» Page text:

Start of Block

Disclaimer: This section was accurate at the time of publication. The process for submitting data to the repositories
is subject to change or updates. Please visit the repository website for updated information or guidance before
submitting data.

NCEI OCADS

Submitting Data

The OCADS data portal provides support and guidance for preparing data for submission. The recommended
approach is to prepare metadata following a template provided (Metadata submission form). This template is an Excel
file with metadata elements (both required and recommended) for the user to provide input specific to the dataset.
There are supporting documents for help on metadata element names (Instruction file). Of the 221 elements, 36 are
required and several are repeat blocks for multiple variables. The global variables include basic program level detail
(PI name and institution, title of project, abstract, author list). The main component of the metadata is the "variable
metadata" section. Required elements include variable abbreviation, unit, uncertainty. Specific variable blocks for
OCA variables (DIC, TA, pH, pC02A, pC02D) are provided to provide additional detail where appropriate (e.g., for pH,
temperature of measurement, temperature recorded, uncertainty). Other values (e.g., date, longitude, latitude, depth,
bottle number, OA flags, standard deviation) that are not considered independent don't require separate sections. It
is recommended to avoid special characters (degree symbol, sigma, etc.). Additional information is available through
a 2015 paper that describes a metadata template for ocean acidification data (Jiang et. al., 2015). Work is currently
underway to update these standards.

Guidance for preparing data files is available through additional templates based on the type of data. These include
Underway, Profile data (e.g., CTD, discrete bottle water samples), and Mooring data (e.g., buoys). The templates
provide recommendations for column header names and an example data file for each category of data. No specific
file format is required, but ASCII (.csv) or NetCDF is recommended, and proprietary file types are to be avoided if
possible. Using CCHDO parameters and WOCE quality control flags is also recommended whenever possible.

End of Block

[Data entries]
Start of Block

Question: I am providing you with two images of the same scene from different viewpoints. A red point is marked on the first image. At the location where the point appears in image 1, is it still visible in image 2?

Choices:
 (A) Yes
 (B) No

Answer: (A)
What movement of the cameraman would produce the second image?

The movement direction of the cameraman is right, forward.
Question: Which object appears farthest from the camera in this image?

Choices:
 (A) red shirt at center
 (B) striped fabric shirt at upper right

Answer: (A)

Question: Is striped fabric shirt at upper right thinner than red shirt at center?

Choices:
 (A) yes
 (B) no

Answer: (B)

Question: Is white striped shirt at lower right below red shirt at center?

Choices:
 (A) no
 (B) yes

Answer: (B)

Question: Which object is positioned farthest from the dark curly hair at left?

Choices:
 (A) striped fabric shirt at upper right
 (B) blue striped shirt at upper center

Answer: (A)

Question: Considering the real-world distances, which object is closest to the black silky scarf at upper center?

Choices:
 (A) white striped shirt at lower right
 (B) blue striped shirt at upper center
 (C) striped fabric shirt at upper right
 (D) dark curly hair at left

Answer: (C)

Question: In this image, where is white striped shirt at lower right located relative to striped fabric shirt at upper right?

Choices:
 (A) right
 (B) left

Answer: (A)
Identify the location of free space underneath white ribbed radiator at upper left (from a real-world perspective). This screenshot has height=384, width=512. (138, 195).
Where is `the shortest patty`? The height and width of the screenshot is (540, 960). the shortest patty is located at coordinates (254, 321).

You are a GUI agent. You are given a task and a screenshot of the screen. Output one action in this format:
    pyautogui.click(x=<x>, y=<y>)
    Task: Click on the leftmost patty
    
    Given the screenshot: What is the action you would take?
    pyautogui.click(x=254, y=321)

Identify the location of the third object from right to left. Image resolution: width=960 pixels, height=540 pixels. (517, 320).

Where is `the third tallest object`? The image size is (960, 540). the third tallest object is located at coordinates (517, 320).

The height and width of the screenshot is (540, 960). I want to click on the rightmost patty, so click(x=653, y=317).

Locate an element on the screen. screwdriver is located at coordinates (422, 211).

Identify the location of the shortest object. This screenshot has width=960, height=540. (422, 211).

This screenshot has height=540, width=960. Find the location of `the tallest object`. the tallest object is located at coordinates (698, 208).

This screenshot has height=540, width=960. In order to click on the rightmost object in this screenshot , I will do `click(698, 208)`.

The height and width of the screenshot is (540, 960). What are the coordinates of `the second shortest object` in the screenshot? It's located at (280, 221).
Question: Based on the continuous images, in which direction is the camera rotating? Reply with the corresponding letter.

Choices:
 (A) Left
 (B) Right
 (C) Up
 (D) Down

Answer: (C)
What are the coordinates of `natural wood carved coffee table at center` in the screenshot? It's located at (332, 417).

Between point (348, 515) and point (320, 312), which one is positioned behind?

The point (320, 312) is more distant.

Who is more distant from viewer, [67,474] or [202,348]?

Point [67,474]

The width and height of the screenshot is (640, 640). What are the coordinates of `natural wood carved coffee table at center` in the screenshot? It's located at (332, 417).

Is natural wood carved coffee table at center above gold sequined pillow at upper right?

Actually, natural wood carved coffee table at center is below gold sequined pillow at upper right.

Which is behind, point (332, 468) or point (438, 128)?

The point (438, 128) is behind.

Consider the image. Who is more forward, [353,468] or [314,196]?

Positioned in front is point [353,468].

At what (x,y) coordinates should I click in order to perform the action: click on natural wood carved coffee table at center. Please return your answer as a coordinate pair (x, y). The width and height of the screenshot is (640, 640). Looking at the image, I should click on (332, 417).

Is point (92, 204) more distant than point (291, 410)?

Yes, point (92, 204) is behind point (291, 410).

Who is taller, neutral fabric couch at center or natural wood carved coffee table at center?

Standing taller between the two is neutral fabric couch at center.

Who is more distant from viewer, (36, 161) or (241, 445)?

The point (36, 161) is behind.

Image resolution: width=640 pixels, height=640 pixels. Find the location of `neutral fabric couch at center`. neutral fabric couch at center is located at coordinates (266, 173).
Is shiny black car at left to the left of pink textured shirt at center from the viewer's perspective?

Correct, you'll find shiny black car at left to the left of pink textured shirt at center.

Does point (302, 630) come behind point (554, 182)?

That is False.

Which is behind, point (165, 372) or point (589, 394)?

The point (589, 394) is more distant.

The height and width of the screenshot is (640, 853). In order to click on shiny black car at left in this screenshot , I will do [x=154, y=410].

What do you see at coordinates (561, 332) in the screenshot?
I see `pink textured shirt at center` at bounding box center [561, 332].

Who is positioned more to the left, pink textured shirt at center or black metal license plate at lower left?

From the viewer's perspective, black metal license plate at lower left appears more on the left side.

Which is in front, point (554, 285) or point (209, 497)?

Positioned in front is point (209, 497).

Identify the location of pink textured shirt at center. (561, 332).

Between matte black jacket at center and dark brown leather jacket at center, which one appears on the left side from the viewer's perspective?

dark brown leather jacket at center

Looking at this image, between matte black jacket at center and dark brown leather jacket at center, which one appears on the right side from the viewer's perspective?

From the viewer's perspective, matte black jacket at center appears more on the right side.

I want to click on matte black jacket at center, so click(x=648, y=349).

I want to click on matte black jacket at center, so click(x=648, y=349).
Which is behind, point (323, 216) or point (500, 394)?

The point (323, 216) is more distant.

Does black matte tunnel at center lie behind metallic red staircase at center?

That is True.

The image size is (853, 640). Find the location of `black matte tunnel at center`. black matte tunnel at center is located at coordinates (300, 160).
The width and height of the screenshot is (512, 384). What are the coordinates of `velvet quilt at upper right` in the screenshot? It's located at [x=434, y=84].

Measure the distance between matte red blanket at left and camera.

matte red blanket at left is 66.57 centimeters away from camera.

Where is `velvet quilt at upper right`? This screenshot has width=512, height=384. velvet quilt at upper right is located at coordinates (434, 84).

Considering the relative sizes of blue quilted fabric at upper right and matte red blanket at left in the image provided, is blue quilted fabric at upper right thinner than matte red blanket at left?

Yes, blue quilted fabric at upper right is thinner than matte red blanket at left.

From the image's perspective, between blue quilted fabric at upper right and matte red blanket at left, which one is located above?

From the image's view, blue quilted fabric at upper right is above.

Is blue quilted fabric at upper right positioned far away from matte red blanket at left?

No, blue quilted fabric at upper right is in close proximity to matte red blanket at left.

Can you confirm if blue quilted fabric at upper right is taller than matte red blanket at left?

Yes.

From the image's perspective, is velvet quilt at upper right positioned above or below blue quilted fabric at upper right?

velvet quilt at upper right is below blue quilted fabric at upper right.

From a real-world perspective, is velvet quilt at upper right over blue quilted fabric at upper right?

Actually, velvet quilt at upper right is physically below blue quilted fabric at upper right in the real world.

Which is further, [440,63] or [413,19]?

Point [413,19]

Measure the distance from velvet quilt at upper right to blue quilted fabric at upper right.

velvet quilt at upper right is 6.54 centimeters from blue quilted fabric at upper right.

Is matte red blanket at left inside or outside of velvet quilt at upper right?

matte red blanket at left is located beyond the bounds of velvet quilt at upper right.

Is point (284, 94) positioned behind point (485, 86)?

End of Block

» Questions on the material:
• a. According to the OCADS data submission text, how many of the metadata template's elements are required?
• b. Edit the rows from the line with "Actually, natural wood" up to and including the line with "Positioned in front is point [353,468].", replacing "behind" with "farther away" and leaving everything else unchanged. Give only those lines.
The page text and the rows have nothing to do with each other.

» Expected results:
• a. 36 of the 221 elements are required.

• b.
Actually, natural wood carved coffee table at center is below gold sequined pillow at upper right.

Which is farther away, point (332, 468) or point (438, 128)?

The point (438, 128) is farther away.

Consider the image. Who is more forward, [353,468] or [314,196]?

Positioned in front is point [353,468].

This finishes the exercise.